Similar to "fee simple" title in the U.S., Panama titled property is the most secure method of owning real estate. Title deeds filed with the government's Public Registry verify one's title allowing banks to issue mortgage loans using the property as collateral (finance).

Public registry

Ownership of private property transfers when the title deed is registered with Panama's Public Registry. Liens, mortgages and other security instruments are registered in Panama's Public Registry with online access to most of this information.

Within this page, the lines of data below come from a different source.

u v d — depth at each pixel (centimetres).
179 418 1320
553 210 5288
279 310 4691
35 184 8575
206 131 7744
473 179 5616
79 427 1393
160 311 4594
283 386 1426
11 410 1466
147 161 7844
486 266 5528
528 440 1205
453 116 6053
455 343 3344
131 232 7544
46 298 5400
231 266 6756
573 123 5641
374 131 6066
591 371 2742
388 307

However, the Public Registry does not publish verified transaction sale prices, and registered deeds may reflect declared or fiscal values rather than the actual amount paid. As a result, comprehensive and transparent data on real estate transaction prices is limited, making market price discovery more difficult compared to jurisdictions where finalized sale prices are publicly disclosed.

Rights of possession

People can take possession of government land to improve it. This is called "Rights of Possession" that can be passed down to the next generation and to the next. These rights can be sold to other parties including foreigners.

Concession properties

Concession (contract) properties are government grants to public property allowing individuals or companies to occupy for a specific purpose such as developing a marina or a hotel. Most concessions are for 20 years and may be renewed. Concessions are popular in coastal areas and government protected lands. The government protects the concession rights through a written contract. Title insurance is available for concession properties. In 2015, a new law was created allowing for marine concession rights to be used by investors as collateral for loans.

Real estate trusts

In 2010, Panama created a new law allowing for Real Estate Trusts, which are based on the U.S. Real estate investment trust (REIT) and made changes to the tax laws in 2014 allowing investors to avoid paying a Capital Gains Tax while the Trust only pays a 5% Dividends Tax. Small investors can join other investors in forming a Real Estate Trust to purchase real estate to develop and lease.

Real estate taxes

Panama has a Property Tax based on the value of the land and its improvements with the maximum annual rate being 2.1% of the total value. Prior to 2012, Panama had several laws exempting certain residential real properties from paying the property tax for 20 years. Starting in 2012, the property tax exemption changed to 15 years for residential properties valued up to $100,000 USD; 10 years for properties valued from $100,000 to $250,000; and a 5-year exemption for properties valued above $250,000. Non-residential and commercial properties enjoy a 10-year exemption.

Panama also has a Title Transfer Tax of 2% of the actual value of the real property imposed when the seller transfers the title to the buyer. There is also a 10% Capital Gains Tax which can be reduced to 5% if owned by a corporation selling its corporate shares instead of title to the property which also avoids the 2% Title Transfer Tax.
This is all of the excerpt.